There is a well known adage that if you keep doing the same thing and expect different results, that is a sure sign of idiocy.  In the BI world too, we come across several instances where people take it for granted that the ‘BI tool’ will magically generate insight and spur ‘intelligence’ rather than ‘idiocy’. Yet the very practices of reporting the same measures, or of creating reports for metrics just because they are now made available by the tool, without sparing any ‘intelligence’ into what will generate insight is a major cause  of failures of BI.  Most of the leading commercial BI products are expensive and cost a lot of money in maintenance and support, so it is rather important to understand how to design the proper metrics and KPIs (key process indicators) which would generate insight. Even more important is to have a process focus and a general idea of the basics of statistical process control, in order to make sure that the right decisions are made and resources are spent on processes and strategies where they would have the most impact.

Statistical Process Control (SPC) is quite well known in the manufacturing industry and also in software engineering. In effect, it applies rules of statistics to the processes that are followed to predict whether a process is stable (and therefore in control) and its output is predictable or not and how to identify out-of-control processes and take corrective measures. Quality aids like causal analysis done using brainstorming/ nominal group techniques/ Ishikawa diagrams or fish-bone analysis are helpful in analyzing outliers and reasons of deviation from control limits. A substantive discussion of SPC and quality process areas is not possible in this post so I’ll just touch upon some concepts concisely.
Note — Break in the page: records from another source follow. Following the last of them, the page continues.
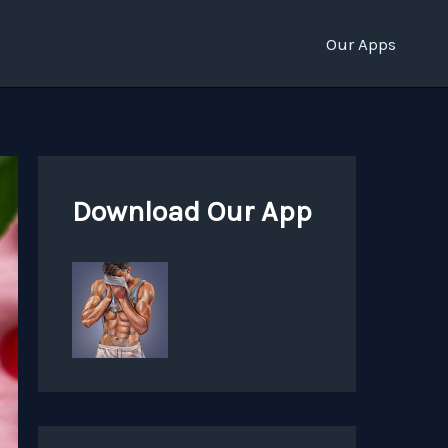
Our Apps
Download Our App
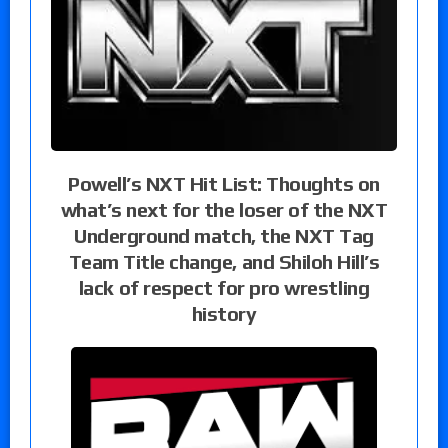
Powell’s NXT Hit List: Thoughts on
what’s next for the loser of the NXT
Underground match, the NXT Tag
Team Title change, and Shiloh Hill’s
lack of respect for pro wrestling
history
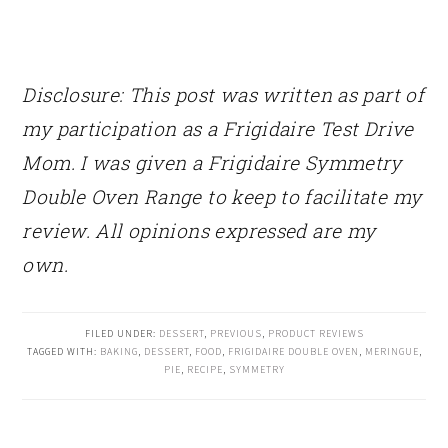
Disclosure: This post was written as part of
my participation as a Frigidaire Test Drive
Mom. I was given a Frigidaire Symmetry
Double Oven Range to keep to facilitate my
review. All opinions expressed are my
own.
FILED UNDER:
DESSERT
,
PREVIOUS
,
PRODUCT REVIEWS
TAGGED WITH:
BAKING
,
DESSERT
,
FOOD
,
FRIGIDAIRE DOUBLE OVEN
,
MERINGUE
,
PIE
,
RECIPE
,
SYMMETRY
PDCA – Plan-Do-Check-Act cycle, proposed by economist William Shewhart and later by quality guru Dr. Edward Deming. This is the foundation of the management and feedback cycle underlying any software engineering process.

Control limits – Any process which follows the Gaussian normal distribution would have a normal bell-shaped curve and be subject to control limits. The stability of the process can be gauged by the outliers (number and pattern of data points falling outside the control limits).

Causes of deviation: Outliers indicate deviation from a stable and predictable process. Causes of deviation could be due to special causes or common causes. Common causes are like background noise and may be present in stable processes. Special causes must be removed and steps taken to prevent their occurrence to bring a process under control. Common causes may be reduced to have a sharper curve with a narrower band of control limits and have greater control on the process.


Control Chart (Image courtesy: Wikipedia)

Users of BI tools haven’t tapped into the power of SPC to gain insight and control operational processes to the extent possible. There is even danger of damaging with a stable and in-control process due to tinkering with the process based on common-cause variation observed in operational reports. Part of the reason for SPC not gaining sufficient currency is that business analysts are not trained in the basics of SPC or quality processes like DAR (defect analysis and resolution) but mostly it is due to there not being any BI product in the market so far which allows easy use of SPC analysis. It is only of late that vendors like SAP-Business Objects have come out with specific SPC modules and predictive analytics in the BI product marketplace.

BI is a specialized discipline which involves a lot of investment on the part of customers in terms of pre-sale-evaluation (proof-of-concepts / comparisons), implementations, maintenance and support. However the returns from BI implementations are not easy to quantify and ROI (return on investment) figure calculations could be vague and incorrect. Using SPC along with the right quality process framework allows in maximizing the value of BI implementations, as well as provides a ready-reckoner for calculating ROI based on projected process improvements based on statistical control limits.